If archeology begins to the right of the entrance, then the ethnographic collection of this museum occupies its entire left side and part of the lower floor. There one can see the traditional clothes of the Turkmens, old household items, ancient agricultural tools and various utensils – the products of local artisans of the 19th – early 20th centuries. One cannot but notice mortars with pestles made from a tree trunk, hand-held stone millstones and other tools that were used by Turkmen families for processing grain crops. A large bronze cauldron of the 12th century decorated with engraved floral ornaments, medallions and arabesques is a true adornment of the exposition. A chest of an unusual shape, intended for storing household valuables, stands separately. It was carved from a single piece of wood in the form of a jug with a lid. There is no such artifact in any other museum of Turkmenistan.

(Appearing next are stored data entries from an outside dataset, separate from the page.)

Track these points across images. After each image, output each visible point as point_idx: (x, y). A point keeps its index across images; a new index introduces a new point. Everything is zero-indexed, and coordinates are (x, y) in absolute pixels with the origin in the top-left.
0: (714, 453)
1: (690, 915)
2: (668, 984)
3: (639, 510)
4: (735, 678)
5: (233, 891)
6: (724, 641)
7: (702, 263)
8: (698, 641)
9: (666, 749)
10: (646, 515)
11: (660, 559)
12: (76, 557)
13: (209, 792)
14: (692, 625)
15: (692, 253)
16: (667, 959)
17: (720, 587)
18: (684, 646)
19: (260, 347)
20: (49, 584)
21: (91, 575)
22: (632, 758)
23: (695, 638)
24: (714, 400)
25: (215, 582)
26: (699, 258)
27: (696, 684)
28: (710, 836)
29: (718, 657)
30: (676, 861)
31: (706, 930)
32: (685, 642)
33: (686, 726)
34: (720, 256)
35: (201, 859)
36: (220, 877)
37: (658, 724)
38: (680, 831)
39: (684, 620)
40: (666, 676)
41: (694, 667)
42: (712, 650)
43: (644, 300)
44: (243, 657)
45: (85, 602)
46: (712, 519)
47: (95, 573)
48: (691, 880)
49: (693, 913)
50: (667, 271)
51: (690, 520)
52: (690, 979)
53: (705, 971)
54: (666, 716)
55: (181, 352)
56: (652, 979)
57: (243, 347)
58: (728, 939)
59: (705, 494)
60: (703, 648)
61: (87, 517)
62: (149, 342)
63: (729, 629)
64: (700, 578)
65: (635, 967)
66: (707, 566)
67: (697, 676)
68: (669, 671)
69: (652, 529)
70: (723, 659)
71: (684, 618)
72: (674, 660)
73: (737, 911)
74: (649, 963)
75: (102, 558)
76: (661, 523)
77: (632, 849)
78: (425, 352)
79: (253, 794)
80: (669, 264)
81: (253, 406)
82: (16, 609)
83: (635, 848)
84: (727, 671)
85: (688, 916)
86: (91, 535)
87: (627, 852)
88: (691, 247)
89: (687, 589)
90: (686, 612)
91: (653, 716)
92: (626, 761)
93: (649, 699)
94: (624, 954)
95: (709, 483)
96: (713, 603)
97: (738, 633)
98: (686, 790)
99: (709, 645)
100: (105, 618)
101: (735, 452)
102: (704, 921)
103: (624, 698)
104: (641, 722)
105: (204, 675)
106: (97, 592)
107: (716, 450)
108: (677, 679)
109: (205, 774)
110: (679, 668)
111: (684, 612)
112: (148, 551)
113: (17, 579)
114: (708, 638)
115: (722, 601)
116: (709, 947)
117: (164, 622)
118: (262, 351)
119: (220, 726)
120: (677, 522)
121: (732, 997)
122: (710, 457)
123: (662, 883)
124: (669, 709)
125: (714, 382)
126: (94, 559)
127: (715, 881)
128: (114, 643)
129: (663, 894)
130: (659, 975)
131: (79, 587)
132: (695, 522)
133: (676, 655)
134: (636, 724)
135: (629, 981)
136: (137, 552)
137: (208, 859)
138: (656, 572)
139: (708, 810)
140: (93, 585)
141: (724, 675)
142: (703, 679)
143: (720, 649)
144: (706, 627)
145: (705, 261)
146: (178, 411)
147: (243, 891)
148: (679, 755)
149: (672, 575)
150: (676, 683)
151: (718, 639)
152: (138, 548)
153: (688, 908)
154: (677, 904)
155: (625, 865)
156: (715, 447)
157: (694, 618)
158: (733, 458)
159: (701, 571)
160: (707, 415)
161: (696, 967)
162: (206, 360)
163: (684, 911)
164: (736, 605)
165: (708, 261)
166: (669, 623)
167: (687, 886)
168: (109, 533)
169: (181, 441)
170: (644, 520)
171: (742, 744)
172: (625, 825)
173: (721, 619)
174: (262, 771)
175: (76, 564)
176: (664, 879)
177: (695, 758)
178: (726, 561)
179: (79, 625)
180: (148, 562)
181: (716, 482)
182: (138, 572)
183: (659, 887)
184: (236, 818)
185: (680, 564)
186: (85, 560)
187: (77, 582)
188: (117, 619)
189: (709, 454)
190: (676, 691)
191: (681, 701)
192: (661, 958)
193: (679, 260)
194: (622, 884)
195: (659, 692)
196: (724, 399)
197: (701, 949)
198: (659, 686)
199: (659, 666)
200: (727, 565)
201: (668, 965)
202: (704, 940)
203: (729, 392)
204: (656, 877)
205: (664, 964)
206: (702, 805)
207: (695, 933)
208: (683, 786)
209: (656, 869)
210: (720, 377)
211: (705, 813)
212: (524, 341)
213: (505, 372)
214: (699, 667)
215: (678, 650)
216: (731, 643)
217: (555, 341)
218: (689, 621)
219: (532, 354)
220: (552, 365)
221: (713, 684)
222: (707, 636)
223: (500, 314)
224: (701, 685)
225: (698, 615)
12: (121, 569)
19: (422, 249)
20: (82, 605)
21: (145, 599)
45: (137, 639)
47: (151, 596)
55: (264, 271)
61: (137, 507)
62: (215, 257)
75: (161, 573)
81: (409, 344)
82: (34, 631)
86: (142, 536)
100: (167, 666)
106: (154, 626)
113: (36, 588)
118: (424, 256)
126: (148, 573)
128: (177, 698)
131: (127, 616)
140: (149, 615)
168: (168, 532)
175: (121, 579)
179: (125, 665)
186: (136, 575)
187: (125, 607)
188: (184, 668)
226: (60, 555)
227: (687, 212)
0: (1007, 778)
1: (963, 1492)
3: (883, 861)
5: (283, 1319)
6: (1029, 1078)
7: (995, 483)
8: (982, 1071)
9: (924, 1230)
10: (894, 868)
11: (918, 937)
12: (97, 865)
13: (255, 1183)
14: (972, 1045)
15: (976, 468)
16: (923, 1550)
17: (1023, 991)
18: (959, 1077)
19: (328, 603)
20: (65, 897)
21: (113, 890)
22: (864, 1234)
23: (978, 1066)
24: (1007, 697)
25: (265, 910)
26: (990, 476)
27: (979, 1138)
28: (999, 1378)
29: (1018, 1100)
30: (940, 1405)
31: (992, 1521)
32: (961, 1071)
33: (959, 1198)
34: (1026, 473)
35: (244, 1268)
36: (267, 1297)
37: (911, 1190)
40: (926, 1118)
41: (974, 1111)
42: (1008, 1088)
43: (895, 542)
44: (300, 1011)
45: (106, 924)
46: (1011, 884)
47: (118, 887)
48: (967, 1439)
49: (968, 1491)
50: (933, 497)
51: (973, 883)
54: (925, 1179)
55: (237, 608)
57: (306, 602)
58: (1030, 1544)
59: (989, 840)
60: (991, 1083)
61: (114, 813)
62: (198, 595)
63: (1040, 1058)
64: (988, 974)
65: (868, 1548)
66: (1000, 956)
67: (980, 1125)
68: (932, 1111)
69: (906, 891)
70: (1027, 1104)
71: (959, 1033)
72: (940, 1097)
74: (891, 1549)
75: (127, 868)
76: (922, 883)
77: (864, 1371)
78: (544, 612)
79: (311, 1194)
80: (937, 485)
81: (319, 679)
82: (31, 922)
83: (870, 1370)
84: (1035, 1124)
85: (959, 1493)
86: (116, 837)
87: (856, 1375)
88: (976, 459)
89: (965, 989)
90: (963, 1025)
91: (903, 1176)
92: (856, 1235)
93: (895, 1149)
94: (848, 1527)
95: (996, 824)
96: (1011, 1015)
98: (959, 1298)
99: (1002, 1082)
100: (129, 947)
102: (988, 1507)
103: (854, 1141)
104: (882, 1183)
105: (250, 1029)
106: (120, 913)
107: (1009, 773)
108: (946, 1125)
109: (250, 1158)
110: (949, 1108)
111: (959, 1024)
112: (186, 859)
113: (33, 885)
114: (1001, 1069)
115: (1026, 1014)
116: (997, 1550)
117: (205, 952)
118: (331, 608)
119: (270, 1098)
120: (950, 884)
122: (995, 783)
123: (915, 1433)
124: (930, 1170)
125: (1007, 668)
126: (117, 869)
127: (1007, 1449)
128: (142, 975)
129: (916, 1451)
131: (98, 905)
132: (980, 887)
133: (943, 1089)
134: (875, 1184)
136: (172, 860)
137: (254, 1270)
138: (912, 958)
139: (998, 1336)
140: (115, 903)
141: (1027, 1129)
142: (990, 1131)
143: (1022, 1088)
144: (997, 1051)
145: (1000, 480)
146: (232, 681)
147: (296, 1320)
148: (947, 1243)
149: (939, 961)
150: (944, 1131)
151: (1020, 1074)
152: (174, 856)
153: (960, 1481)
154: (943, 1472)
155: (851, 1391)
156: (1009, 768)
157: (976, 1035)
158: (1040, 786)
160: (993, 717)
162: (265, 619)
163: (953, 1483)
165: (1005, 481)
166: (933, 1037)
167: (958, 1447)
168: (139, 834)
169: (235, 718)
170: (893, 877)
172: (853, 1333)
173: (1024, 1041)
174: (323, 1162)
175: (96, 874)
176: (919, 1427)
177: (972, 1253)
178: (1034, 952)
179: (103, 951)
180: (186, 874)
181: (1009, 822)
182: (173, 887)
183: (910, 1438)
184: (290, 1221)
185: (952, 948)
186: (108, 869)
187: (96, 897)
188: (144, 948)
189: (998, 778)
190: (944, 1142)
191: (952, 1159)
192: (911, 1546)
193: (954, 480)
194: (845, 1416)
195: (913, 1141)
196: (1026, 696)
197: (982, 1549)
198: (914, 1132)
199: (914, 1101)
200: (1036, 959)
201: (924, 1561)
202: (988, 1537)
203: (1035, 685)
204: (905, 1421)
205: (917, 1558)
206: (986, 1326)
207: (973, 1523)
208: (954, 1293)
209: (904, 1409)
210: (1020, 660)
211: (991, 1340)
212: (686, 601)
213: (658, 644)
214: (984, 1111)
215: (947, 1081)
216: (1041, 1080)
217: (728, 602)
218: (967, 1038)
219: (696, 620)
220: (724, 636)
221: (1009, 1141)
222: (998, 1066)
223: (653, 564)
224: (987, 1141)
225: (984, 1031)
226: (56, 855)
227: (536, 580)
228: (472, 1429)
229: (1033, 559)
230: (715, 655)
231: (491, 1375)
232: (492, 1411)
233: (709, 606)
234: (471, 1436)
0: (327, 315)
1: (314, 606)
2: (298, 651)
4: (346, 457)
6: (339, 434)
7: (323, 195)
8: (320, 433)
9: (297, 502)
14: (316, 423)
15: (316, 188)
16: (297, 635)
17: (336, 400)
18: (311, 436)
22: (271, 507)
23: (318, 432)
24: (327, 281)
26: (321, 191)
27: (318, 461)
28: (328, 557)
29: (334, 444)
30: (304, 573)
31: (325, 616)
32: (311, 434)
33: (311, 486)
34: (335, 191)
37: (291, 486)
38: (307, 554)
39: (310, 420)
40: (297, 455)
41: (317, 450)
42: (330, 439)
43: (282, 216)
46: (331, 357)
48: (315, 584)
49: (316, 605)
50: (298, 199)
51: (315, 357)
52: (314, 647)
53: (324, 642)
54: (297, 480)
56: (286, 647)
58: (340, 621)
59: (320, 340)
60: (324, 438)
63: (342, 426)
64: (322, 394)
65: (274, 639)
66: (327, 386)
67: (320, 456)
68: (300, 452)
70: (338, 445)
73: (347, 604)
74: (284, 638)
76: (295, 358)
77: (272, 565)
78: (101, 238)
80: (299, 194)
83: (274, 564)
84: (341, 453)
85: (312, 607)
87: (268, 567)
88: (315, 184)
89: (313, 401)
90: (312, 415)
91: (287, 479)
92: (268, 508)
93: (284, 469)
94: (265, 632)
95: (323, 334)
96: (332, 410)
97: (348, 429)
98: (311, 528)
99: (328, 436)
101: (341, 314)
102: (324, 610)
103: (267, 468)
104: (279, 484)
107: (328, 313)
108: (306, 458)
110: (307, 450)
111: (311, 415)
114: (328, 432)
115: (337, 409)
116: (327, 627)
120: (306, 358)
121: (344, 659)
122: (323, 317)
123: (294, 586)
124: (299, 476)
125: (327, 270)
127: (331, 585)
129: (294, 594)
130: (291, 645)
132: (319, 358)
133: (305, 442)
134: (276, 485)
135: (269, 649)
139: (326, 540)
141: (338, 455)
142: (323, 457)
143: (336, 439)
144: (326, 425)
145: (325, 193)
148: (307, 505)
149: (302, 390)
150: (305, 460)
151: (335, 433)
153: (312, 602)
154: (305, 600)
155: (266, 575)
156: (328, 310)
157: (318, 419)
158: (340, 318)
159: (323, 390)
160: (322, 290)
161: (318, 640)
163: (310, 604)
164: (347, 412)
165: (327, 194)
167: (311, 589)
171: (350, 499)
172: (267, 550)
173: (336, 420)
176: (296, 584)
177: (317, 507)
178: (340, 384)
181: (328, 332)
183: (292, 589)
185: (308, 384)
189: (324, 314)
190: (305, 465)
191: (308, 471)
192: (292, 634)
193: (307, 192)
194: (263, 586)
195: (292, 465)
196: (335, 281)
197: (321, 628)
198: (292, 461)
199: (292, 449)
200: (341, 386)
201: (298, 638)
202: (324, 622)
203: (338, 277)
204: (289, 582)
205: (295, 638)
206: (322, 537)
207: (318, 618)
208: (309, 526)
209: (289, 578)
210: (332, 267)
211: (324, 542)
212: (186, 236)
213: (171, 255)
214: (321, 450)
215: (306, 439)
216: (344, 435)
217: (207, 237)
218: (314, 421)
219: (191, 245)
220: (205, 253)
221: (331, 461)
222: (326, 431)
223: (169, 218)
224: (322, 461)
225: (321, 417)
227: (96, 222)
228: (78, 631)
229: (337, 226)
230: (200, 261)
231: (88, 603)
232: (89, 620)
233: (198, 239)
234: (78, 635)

There is also a very rare bronze bowl reserved for divination and healing magic. This is chilkalit, which literally means “forty keys”. The bowl is a hemisphere with a flat bottom with a protrusion in the form of a cone. A bowl of smaller diameter with a ledge was attached to it. Forty pendants imitating keys were hung on this bowl. The inner and outer surfaces of the bowl are completely covered with religious texts in Arabic. The Anau chilkalit is also decorated with twelve signs of the Zodiac in oval medallions, which makes it completely unique.
On the lower floor of the Ak Bugday museum there are two expositions. One is devoted to agriculture of the 19th–20th centuries, the other is dedicated to the current era of Turkmenistan’s independence. Looking at the long-forgotten tools and mechanisms for land cultivation, sowing and harvesting, one can imagine how hard the work of a plowman-farmer was in the very recent past. One can see an old wooden plow with an iron tip that was used by the Turkmens in their original tradition. Various trailers for the first tractors that appeared on Turkmen soil in the twenties of the last century are also exhibited.
Nowadays, selection of grain crops continues in the homeland of white wheat, only at a higher technological level. Modern Turkmen farmers do not forget their ancient history, folk traditions and wise precepts of their ancestors. At the same time, the world’s most advanced scientific achievements are used, and the small museum in Anau reminds us of how it all began.